Add Stroh: Stroh, who guided the Highlanders to their first City 4-A title since 1970, declined the offer, saying that his family has booked a Caribbean cruise and will be out of town the date of the game. Stroh also cited his past experiences with all-star games.
"I've done some baseball all-star games in the past, and I'm not real comfortable working with kids I don't have any control over," said Stroh, who also coaches Granada Hills' baseball team.
Sutton simmers: Providence Coach Paul Sutton was sitting in his office the day after a loss to Campbell Hall when one of his players walked in.
"Coach, I had a dream about the game," the player said.
"It was a nightmare," Sutton responded.
Providence's 44-31 loss to the Vikings earlier this month prompted yet another sleepless night for Sutton and his team.

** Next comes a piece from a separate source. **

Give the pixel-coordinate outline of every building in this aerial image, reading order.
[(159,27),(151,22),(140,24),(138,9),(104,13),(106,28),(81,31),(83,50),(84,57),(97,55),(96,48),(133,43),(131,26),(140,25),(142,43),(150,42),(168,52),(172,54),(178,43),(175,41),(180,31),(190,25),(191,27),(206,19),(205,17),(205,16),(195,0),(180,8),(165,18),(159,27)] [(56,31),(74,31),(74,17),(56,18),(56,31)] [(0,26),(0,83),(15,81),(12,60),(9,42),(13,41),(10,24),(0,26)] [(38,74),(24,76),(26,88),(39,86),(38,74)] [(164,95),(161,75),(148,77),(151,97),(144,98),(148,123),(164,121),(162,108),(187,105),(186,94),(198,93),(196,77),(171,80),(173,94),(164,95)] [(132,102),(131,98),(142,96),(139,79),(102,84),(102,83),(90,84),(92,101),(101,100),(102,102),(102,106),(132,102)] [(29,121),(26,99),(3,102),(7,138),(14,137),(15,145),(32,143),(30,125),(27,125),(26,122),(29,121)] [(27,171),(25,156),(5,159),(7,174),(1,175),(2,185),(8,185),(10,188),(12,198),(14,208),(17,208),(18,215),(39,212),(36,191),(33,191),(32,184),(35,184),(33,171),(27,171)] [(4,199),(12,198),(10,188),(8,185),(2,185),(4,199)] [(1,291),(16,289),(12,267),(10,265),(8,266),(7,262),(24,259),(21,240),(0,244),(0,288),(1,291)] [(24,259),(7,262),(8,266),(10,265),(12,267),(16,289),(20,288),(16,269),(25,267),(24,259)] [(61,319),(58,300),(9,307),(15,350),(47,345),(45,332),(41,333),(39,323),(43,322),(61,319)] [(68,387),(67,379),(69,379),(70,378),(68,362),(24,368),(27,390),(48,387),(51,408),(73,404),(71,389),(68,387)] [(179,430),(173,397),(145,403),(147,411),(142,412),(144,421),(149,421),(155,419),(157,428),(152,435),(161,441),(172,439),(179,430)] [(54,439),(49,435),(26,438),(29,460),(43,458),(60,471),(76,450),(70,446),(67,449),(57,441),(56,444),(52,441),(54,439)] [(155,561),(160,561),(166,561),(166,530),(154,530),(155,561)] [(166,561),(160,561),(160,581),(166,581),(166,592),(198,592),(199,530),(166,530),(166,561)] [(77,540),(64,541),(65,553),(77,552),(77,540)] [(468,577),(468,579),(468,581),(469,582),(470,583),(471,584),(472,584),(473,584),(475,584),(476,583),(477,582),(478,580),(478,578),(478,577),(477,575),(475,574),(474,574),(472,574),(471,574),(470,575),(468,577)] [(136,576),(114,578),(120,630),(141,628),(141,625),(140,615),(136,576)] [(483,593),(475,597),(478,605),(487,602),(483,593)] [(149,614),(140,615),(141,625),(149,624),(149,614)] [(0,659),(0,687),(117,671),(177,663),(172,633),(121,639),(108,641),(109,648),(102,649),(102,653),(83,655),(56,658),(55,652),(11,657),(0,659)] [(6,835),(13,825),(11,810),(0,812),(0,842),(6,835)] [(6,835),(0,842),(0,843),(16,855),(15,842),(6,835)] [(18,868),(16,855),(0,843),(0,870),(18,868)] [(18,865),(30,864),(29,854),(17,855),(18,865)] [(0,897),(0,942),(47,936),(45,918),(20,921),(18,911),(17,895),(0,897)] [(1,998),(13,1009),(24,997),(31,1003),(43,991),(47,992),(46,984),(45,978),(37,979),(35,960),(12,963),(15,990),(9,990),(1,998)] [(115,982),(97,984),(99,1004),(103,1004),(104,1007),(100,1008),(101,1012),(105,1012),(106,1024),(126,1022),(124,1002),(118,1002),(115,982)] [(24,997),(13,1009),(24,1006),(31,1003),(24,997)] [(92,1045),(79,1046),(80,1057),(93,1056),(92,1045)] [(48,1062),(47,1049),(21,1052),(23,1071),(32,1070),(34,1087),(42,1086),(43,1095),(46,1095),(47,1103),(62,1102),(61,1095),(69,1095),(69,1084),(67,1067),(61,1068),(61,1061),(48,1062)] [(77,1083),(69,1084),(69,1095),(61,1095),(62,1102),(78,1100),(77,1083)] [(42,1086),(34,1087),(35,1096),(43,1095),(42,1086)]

Providence is 1-11 overall and its average margin of defeat is 17.1 points. The Pioneers' lone victory came against San Pasquel (Ariz.) in a vacation tournament, meaning the Pioneers are 0-for-California.
"This is probably the most frustrating team I've ever had," Sutton said. "As a coach, you start to doubt yourself."
Providence's problem is its shooting. Even before Providence lost to Crossroads, 57-25, and Bel-Air Prep, 72-43, last week, the Pioneers were shooting 33.7% from the field and 49% from the free-throw line.
"It's almost like there's a lid on the basket," Sutton said.
According to Sutton, Providence's trouble is not poor shot selection. "Of the 510 shots we've attempted this year, 490 are within the offense."
You tell me: Nobody has really found a way to stop Oakwood's human highlight film, junior forward Mitch Butler, who is averaging 33.4 points and 15.4 rebounds a game. Oakwood Coach Roz Goldenburg is just glad he is on her side.
"You don't know how glad I am I don't have to think about having to stop him," she said. "I enjoy not having to think about it."
Oakwood (12-1, 4-0) plays host to Liberty League rival Holy Martyrs (8-4, 3-0) at 7:30 tonight in a battle for first place. Holy Martyrs' Coach Varant Vartabedian laughed when asked how he planned to stop the 6-5 Butler.
"If you know, tell me," Vartabedian said. "I don't know how to stop him. We're going to try to keep him from getting the ball."
Staff writers Chris J. Parker, Vince Kowalick and Steven Fleischman contributed to this notebook.